Don’t forget – there’s another round of Fit For 55 legislative proposals to come
While 13 legislative proposals were published today, the Fit for 55 Package also includes proposals coming up later this year. One of the most important ones will be the Regulation addressing methane emissions from the energy sector. The Commission announced that the upcoming legislation will establish monitoring, reporting, and verification (MRV) as well as leak detection and repair (LDAR) requirements. The Commission has however failed to strongly commit to a ban on venting and flaring, despite acknowledging their damaging environmental impact. Nor has the Commission so far committed to address the massive methane emissions associated with the gas and oil the EU imports; ignoring that means the EU can’t be truly carbon neutral.
We’ll also be keeping an eye on another major components of Fit For 55 – the Gas Package, which is set to come in the second wave and is already attracting serious scrutiny and early lobbying efforts.
Next steps: the beginning of a long legislative process and fierce debates
The Fit for 55 Package published today is a pivotal moment for the EU climate ambitions but it is only the beginning of a long legislative process. It is the starting point for the Parliament and the Members States to debate and adopt the new EU energy and climate laws. Both the MEPs and the Member States are expected to engage in complicated and tense negotiations to find an agreement on the proposed legislations.
When the 55% target was announced, many observers criticised the target as too low, ignoring the nature of the climate crisis. Now that the nuts and bolts of Fit For 55 has been released, there is likely to be another wave of criticism, not just focused on the ambition but on the holes in the legislative plan that will potentially undermine the EU’s ability to deliver on its stated climate ambition
The good news is that, now that the Fit For 55 is out, we can finally shift the conversation from climate ambition to climate action.

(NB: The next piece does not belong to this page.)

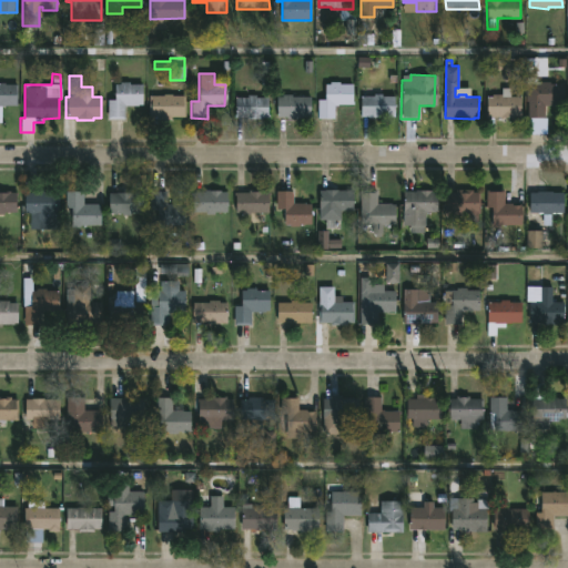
[(129,81),(129,84),(142,84),(142,105),(123,104),(123,119),(107,119),(107,100),(113,100),(113,84),(120,84),(120,81),(129,81)]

Both MEPs and Member States will need to step up to strengthen the Commission’s plan. They will have to close the current gaps to ensure that the legislation adopted in the end will be sufficient to reach the climate targets and match a sound decarbonization pathway. Given the current climate emergency, the EU cannot afford to lose another decade and must ensure that the legislation adopted now enable a fast and efficient decarbonization. At the moment, the proposals are not yet ambitious enough and elements like LNG use, timelines, or free allocations will need to be fully addressed if the EU doesn’t want to miss its targets.